BEGIN
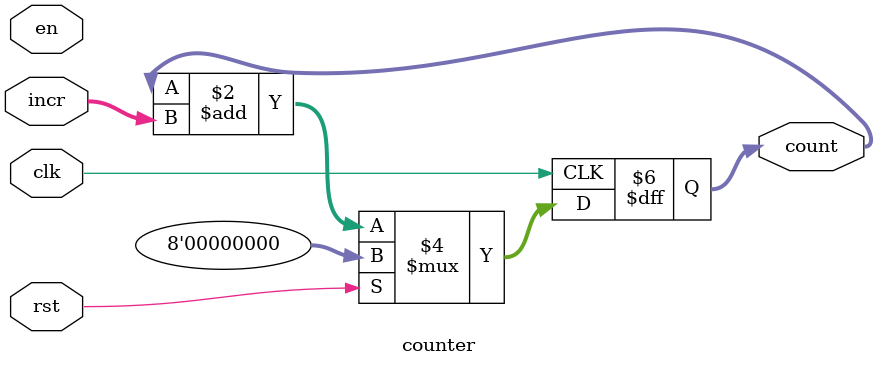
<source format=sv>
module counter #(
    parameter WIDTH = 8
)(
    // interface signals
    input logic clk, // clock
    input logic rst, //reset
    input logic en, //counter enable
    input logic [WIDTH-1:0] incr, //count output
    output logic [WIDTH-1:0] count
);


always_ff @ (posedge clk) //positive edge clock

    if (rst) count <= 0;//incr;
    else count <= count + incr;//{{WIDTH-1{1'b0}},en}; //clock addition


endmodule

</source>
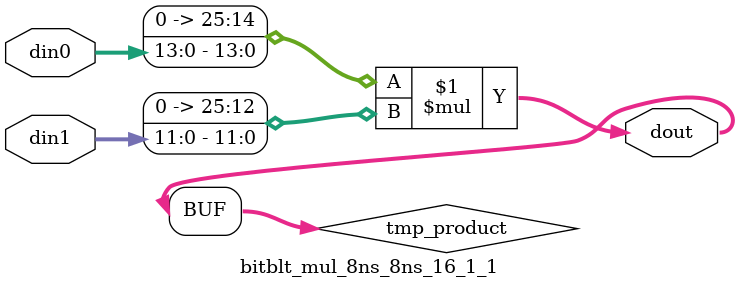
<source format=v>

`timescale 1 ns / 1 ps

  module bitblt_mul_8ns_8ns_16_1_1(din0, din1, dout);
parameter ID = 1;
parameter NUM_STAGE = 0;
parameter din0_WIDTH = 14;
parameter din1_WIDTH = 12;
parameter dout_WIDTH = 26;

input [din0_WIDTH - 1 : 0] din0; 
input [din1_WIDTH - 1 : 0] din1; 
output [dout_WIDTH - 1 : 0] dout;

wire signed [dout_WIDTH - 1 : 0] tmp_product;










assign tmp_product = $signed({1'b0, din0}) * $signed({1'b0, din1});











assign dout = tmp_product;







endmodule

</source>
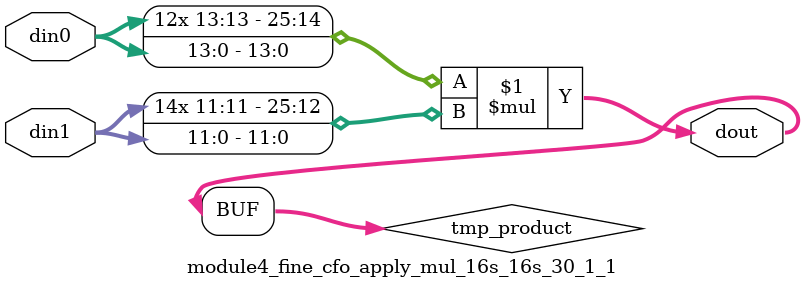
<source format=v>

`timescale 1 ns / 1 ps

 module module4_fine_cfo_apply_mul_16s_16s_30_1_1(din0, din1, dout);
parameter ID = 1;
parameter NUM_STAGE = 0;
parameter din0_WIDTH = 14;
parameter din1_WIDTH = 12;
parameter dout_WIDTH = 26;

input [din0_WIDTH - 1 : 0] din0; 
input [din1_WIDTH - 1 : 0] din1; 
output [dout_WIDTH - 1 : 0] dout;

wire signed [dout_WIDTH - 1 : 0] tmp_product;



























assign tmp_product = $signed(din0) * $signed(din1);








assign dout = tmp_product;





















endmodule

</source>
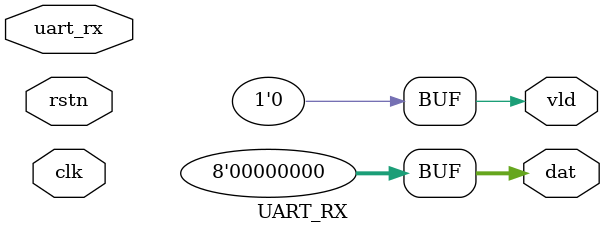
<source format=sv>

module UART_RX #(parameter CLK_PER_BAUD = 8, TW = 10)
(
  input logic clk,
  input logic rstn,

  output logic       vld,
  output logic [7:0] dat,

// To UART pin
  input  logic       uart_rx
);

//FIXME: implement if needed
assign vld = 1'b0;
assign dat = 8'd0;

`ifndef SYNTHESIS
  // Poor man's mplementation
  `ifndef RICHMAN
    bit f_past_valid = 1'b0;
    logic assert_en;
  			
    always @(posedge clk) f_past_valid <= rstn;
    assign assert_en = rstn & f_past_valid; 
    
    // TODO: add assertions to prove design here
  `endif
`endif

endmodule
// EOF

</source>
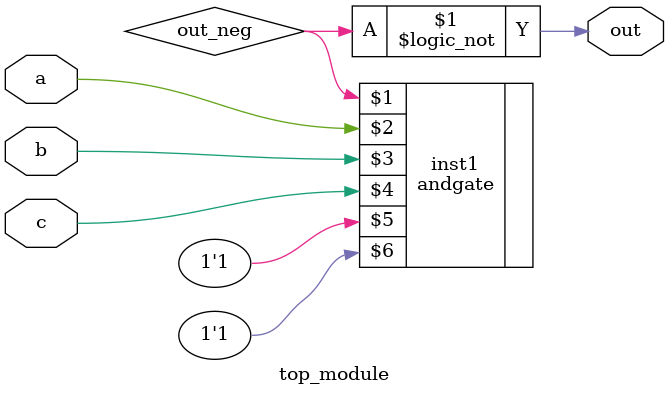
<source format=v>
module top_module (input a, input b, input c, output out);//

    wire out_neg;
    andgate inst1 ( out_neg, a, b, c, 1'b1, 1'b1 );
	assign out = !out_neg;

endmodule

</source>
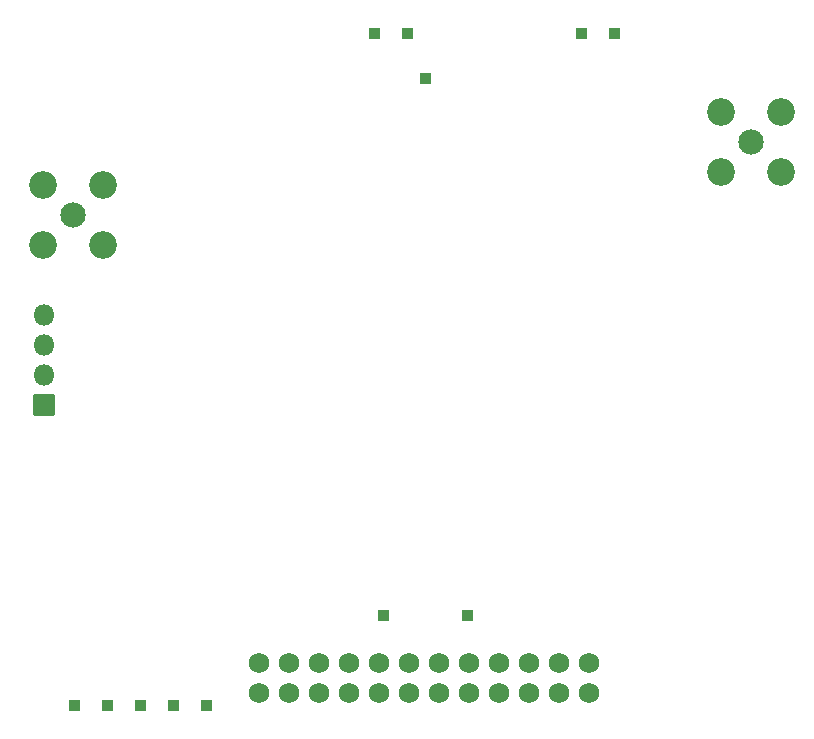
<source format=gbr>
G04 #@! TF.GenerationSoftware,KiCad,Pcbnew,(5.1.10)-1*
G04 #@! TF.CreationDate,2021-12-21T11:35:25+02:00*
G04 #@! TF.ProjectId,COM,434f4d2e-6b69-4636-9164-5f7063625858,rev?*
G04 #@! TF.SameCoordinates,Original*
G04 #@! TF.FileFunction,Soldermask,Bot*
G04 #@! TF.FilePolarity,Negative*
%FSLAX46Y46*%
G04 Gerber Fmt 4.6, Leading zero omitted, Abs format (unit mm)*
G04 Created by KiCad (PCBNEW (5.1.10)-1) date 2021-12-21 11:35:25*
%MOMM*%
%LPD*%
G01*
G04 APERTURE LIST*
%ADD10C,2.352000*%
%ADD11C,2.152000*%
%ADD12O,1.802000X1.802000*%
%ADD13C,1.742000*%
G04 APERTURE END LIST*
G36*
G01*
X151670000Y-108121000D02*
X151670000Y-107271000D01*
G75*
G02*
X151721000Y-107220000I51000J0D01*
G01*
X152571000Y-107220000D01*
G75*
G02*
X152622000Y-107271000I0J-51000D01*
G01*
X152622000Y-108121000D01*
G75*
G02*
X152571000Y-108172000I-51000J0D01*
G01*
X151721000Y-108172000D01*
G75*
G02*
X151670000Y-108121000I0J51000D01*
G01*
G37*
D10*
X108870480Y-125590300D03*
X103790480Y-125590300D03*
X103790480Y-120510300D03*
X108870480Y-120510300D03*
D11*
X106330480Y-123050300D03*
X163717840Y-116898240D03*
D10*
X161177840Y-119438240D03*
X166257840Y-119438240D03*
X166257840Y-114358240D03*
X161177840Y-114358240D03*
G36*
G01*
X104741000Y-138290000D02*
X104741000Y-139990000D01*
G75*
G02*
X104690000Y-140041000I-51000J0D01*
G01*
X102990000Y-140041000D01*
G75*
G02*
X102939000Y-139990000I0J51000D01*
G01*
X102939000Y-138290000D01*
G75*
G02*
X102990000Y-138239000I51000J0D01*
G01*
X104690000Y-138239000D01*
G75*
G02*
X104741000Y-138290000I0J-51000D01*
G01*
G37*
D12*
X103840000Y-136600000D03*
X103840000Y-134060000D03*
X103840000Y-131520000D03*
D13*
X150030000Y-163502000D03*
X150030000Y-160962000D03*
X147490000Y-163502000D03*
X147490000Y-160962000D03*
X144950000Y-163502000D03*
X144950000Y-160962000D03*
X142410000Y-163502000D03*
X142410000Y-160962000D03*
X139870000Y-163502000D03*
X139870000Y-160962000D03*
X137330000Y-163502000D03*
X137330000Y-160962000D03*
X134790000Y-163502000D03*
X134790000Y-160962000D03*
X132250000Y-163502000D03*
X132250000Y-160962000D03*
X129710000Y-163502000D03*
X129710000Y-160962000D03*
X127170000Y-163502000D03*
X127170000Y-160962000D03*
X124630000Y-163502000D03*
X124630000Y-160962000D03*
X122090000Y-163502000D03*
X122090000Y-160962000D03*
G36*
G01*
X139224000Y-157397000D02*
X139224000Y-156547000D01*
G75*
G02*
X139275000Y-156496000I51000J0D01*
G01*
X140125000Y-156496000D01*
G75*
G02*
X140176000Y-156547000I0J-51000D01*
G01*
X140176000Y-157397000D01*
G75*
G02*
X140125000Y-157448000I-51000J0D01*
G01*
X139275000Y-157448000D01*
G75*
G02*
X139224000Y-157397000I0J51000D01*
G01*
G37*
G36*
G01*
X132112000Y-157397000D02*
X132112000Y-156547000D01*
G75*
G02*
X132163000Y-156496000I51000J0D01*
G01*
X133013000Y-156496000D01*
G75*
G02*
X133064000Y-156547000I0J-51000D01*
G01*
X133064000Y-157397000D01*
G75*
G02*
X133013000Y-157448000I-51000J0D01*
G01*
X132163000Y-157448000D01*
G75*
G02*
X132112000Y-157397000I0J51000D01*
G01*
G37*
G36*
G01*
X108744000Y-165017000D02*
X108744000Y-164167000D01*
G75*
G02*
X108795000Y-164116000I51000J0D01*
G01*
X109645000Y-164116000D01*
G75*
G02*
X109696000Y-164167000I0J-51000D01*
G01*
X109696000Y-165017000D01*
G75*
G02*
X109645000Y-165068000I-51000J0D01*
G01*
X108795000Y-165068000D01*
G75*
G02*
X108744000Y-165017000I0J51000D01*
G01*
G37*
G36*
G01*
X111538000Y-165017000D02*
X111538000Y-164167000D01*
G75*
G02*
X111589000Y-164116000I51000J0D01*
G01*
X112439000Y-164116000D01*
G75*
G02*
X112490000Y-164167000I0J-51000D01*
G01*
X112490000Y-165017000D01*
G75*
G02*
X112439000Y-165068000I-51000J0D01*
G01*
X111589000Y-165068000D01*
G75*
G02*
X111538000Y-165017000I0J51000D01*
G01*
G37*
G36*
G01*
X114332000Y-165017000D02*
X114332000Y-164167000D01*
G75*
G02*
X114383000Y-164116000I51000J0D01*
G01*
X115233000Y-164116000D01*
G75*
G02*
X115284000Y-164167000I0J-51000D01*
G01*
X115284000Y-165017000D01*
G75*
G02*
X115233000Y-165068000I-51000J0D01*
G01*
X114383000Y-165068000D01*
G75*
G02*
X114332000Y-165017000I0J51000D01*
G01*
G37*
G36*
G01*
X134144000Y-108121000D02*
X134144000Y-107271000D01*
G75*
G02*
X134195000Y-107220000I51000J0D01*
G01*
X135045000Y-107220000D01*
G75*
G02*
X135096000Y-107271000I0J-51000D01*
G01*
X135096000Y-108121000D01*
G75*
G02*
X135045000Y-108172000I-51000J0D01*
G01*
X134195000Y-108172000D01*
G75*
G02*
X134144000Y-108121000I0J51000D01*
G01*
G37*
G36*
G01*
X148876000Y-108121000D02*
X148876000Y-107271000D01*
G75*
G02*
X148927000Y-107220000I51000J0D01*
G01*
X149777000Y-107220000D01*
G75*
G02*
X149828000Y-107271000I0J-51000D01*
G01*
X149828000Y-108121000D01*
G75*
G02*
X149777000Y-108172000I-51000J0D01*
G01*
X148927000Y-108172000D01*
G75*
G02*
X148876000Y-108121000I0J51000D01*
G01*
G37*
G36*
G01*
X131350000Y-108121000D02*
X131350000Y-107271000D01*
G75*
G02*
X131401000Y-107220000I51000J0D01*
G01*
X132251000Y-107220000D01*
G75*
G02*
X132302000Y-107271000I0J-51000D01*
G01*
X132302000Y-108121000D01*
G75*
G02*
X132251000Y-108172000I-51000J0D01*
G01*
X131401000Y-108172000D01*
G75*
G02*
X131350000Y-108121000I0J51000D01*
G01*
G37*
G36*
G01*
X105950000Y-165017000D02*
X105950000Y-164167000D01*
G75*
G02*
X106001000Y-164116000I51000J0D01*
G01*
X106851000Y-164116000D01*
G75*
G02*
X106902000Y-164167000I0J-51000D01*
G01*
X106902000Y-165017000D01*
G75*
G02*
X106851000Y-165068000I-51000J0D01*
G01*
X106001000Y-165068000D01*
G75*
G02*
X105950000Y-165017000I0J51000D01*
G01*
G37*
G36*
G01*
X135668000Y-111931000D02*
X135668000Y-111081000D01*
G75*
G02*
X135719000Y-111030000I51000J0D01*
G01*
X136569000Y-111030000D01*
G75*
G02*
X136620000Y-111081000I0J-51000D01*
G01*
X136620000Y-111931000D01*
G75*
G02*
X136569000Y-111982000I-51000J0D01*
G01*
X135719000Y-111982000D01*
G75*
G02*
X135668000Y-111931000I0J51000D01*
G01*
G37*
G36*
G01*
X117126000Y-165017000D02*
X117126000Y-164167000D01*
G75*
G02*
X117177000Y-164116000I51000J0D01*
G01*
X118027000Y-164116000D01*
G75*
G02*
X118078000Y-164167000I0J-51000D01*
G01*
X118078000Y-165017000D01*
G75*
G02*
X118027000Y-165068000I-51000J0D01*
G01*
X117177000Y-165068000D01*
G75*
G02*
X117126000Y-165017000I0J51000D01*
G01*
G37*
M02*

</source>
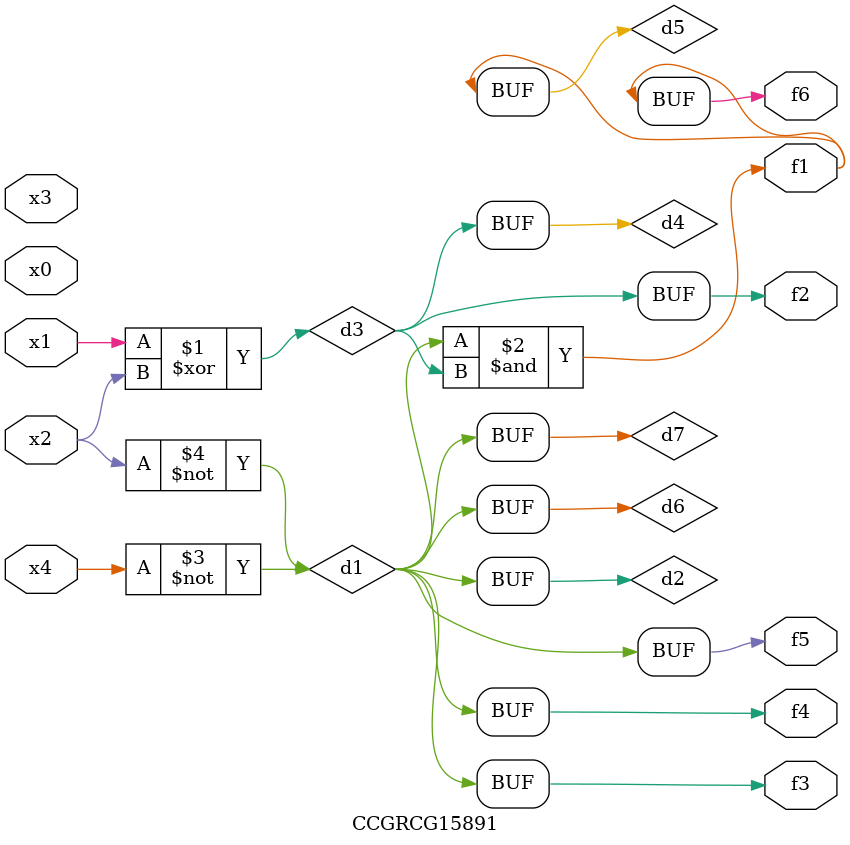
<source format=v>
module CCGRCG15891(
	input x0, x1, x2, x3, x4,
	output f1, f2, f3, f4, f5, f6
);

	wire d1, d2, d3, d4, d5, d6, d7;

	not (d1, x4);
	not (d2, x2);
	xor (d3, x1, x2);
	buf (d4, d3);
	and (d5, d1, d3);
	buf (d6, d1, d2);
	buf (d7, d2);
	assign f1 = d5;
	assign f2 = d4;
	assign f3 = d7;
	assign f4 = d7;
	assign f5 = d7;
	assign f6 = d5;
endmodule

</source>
END
### [WHAT NEEDS TO BE DONE]
In the material above, transcribe exactly the lines beginning at the one with "module4_fine_cfo_apply_mul_16s_16s_30_1_1(din0, din1, dout);" and ending at the one with "assign tmp_product = $signed(din0)", both included.

### [RESULT OF THIS TASK]
 module module4_fine_cfo_apply_mul_16s_16s_30_1_1(din0, din1, dout);
parameter ID = 1;
parameter NUM_STAGE = 0;
parameter din0_WIDTH = 14;
parameter din1_WIDTH = 12;
parameter dout_WIDTH = 26;

input [din0_WIDTH - 1 : 0] din0; 
input [din1_WIDTH - 1 : 0] din1; 
output [dout_WIDTH - 1 : 0] dout;

wire signed [dout_WIDTH - 1 : 0] tmp_product;



























assign tmp_product = $signed(din0) * $signed(din1);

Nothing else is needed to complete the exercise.